Sudhir Kumar Shetty, president of UAE Exchange, which has eight branches in Qatar, said his firm was continuing to handle remittances and currency buying as usual in that country.
He said the firm had not seen any major change in remittance volumes due to the diplomatic tension.
But he added that dollar supply was not meeting demand in Qatar and attributed this partly to flows of the US currency from other Gulf countries being disrupted.
“Everywhere, all the banks and exchange houses, there are no dollars. All the exchange houses are trying to get currencies from other countries,” the dealer at Qatar-UAE Exchange said, adding that his firm was hoping for a shipment from Hong Kong.
The six Qatari banks named by the UAE — Qatar National Bank (QNB), Qatar Islamic Bank, Qatar International Islamic Bank, Masraf Al-Rayan, Doha Bank and unlisted Barwa Bank — did not respond to Reuters requests for comment.
The share prices of all five of the listed banks fell on Sunday, with QNB losing 0.5 percent, as investors reacted to the prospect of the banks facing funding difficulties because of reduced ability to borrow from foreign institutions.

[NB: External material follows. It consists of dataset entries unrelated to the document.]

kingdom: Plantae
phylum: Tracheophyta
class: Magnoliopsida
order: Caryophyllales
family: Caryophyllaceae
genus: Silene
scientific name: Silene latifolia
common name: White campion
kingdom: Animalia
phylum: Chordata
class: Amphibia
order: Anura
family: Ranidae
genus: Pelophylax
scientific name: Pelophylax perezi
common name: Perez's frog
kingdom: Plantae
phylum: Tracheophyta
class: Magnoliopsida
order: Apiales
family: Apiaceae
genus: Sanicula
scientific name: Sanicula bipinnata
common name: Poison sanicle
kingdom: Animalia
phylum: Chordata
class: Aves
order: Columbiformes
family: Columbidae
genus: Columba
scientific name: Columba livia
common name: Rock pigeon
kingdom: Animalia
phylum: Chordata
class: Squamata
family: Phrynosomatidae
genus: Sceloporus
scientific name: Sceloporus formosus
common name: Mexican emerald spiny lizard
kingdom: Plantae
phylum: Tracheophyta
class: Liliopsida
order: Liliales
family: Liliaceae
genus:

Qatari banks have around 60 billion riyals ($16.5 billion) in funding in the form of customer and interbank deposits from other Gulf states, SICO Bahrain estimated. Most of this could eventually be withdrawn if the crisis continues.
Bankers expect Qatari banks to borrow from the central bank’s repo facility if they become short of funds.
The repo rate is currently at 2.25 percent and the cost of borrowing three-month money among Qatari banks rose near that level on Sunday, to 2.20 percent, the highest in many years.
Central Bank rules limit the size of the repos to 2 percent of each bank’s private sector deposits.
Bankers speculate the Central Bank may lift this cap; the central bank did not respond to requests for comment.